Understand how assets such as fonts are served in a creative and why licensing for assets within the creative sits with you.

⚠️ Note: When you upload a banner to Adnami, wheater it is a video or image file, or a zipfile with fonts, images, logos, and etc. Adnami host all of those files and serve them publicly into a banner for all people who see the ad.

Before uploading the creative make sure you're allowed to use each piece — especially fonts —responsibility sits with the uploader.

This article walks through what happens to your uploaded assets, step by step, then explains what it means for licensing.


 

What happens when you upload a banner

    • You upload an asset or zip file containing the banner's code, images, video, and any custom fonts used in the text.
    • We store the files on our servers at macro.adnami.io so they can be served to viewers anywhere in the world.
    • The ad goes live. Each time someone sees it, their browser downloads the pieces directly from our servers — the same way every other website works.
    • The campaign ends, but the files stay. Adnami does not automatically delete creative assets when a campaign finishes.

 

A few things to know about this process:

    • We don't modify, hide, or protect your files. They are served exactly as you uploaded them.
    • The files are publicly accessible — anyone with the URL can fetch them.
    • Our Terms & Conditions make clear that you are responsible for ensuring every piece of the creative is properly licensed. Adnami does not check this.

 


 

What this means for fonts

Most font licences allow one of three things:

Licence type

What it covers

Desktop

Designing on your own computer in tools like Photoshop or Figma

Web

Using the font on a live website so browsers render the text

App / product

Embedding the font in software you ship to others

 

A desktop licence does not automatically cover web use. When a font sits inside your creative zip on our servers, browsers download it every time the ad is shown — that counts as web use, and usually needs a web or digital advertising licence. It doesn't matter how hidden the file is; serving it at all counts as use.

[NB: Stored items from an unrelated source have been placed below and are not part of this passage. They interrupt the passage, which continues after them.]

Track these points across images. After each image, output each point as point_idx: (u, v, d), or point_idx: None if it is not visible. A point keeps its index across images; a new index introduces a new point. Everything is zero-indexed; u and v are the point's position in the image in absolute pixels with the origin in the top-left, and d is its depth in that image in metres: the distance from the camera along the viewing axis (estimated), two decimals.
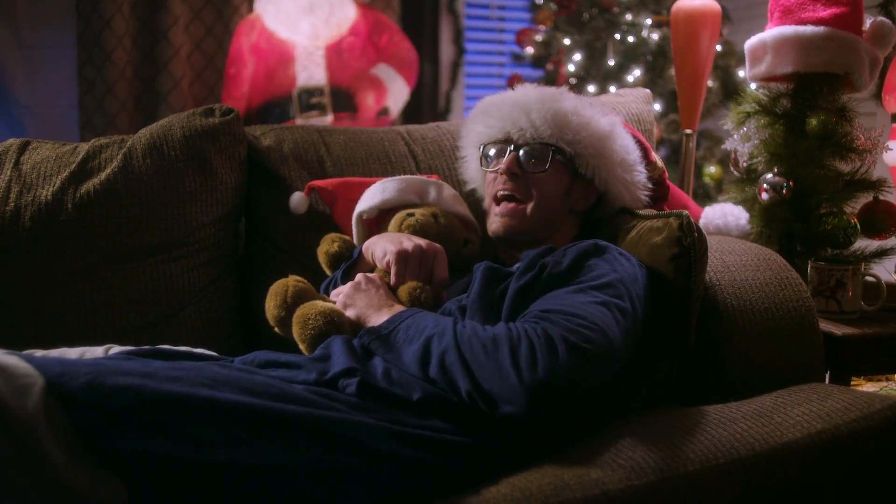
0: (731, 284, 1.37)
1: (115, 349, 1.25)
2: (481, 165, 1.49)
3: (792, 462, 1.11)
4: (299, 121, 2.92)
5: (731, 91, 3.15)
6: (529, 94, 1.45)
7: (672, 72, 3.05)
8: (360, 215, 1.48)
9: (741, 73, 3.19)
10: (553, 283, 1.18)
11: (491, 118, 1.45)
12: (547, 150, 1.40)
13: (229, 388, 0.96)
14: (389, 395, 1.06)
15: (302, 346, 1.21)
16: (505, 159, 1.41)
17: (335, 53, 2.99)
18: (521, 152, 1.41)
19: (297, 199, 1.57)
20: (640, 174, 1.49)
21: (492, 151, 1.46)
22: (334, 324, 1.19)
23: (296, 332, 1.21)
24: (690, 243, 1.26)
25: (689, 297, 1.27)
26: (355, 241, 1.50)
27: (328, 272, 1.48)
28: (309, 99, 2.95)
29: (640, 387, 1.28)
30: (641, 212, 1.45)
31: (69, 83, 2.99)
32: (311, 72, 2.95)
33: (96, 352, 1.25)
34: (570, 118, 1.41)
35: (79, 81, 2.95)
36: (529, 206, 1.40)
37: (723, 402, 1.24)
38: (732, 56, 3.21)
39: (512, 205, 1.40)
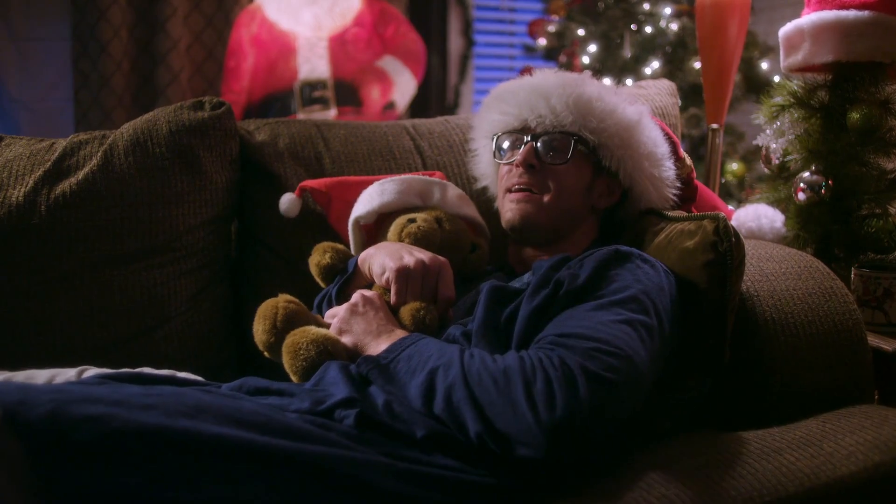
0: (771, 295, 1.27)
1: (91, 371, 1.17)
2: (494, 158, 1.38)
3: (847, 500, 1.01)
4: (301, 115, 2.88)
5: (753, 84, 3.04)
6: (549, 78, 1.34)
7: (693, 64, 2.95)
8: (356, 221, 1.37)
9: (764, 66, 3.08)
10: (571, 301, 1.08)
11: (506, 105, 1.34)
12: (568, 140, 1.29)
13: (212, 418, 0.87)
14: (391, 430, 0.96)
15: (293, 378, 1.12)
16: (521, 150, 1.30)
17: (339, 45, 2.93)
18: (540, 142, 1.30)
19: (288, 201, 1.47)
20: (669, 170, 1.39)
21: (506, 143, 1.35)
22: (328, 353, 1.11)
23: (286, 362, 1.12)
24: (726, 249, 1.17)
25: (724, 308, 1.17)
26: (352, 248, 1.40)
27: (322, 284, 1.38)
28: (311, 92, 2.89)
29: (667, 407, 1.17)
30: (670, 213, 1.34)
31: (64, 77, 2.93)
32: (313, 64, 2.89)
33: (69, 374, 1.16)
34: (594, 104, 1.30)
35: (74, 75, 2.89)
36: (547, 197, 1.29)
37: (762, 426, 1.14)
38: (755, 47, 3.10)
39: (528, 193, 1.30)
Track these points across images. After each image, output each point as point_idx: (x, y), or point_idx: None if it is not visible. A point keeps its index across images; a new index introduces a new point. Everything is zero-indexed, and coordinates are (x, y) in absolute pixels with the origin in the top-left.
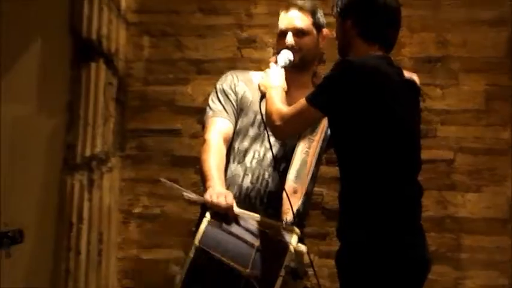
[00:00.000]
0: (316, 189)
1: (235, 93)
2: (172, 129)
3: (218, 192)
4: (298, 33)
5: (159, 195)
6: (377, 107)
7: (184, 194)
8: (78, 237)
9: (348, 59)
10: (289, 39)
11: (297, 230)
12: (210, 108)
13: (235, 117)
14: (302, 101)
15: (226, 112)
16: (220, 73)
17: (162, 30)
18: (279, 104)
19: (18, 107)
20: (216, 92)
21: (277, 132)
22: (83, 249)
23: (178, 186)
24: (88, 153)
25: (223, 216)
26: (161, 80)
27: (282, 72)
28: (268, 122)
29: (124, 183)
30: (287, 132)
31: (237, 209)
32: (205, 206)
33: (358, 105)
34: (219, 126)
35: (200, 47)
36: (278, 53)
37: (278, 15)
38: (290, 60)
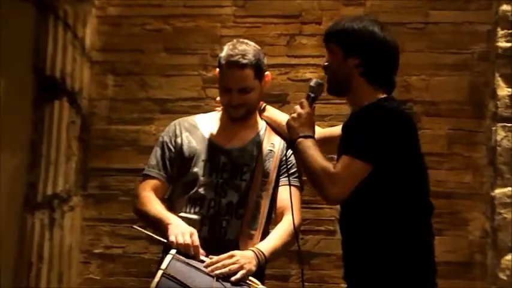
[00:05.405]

Because the file stays on our servers after the campaign ends, your licence must cover the whole hosting period, not just the active campaign dates.

How to stay safe

    • Use fonts that are free for commercial web use. Google Fonts is the easiest option — every font there is free for commercial advertising. Adobe Fonts, included with most Creative Cloud subscriptions, is also licensed for commercial web use.
    • For paid fonts, check that your assets and fonts licence tiers covers digital and web distribution.
    • Flatten text to images when in doubt. If the text in your banner is exported as an image from design software rather than typed as live text, no font file is uploaded. You only need the basic design licence the designer already holds.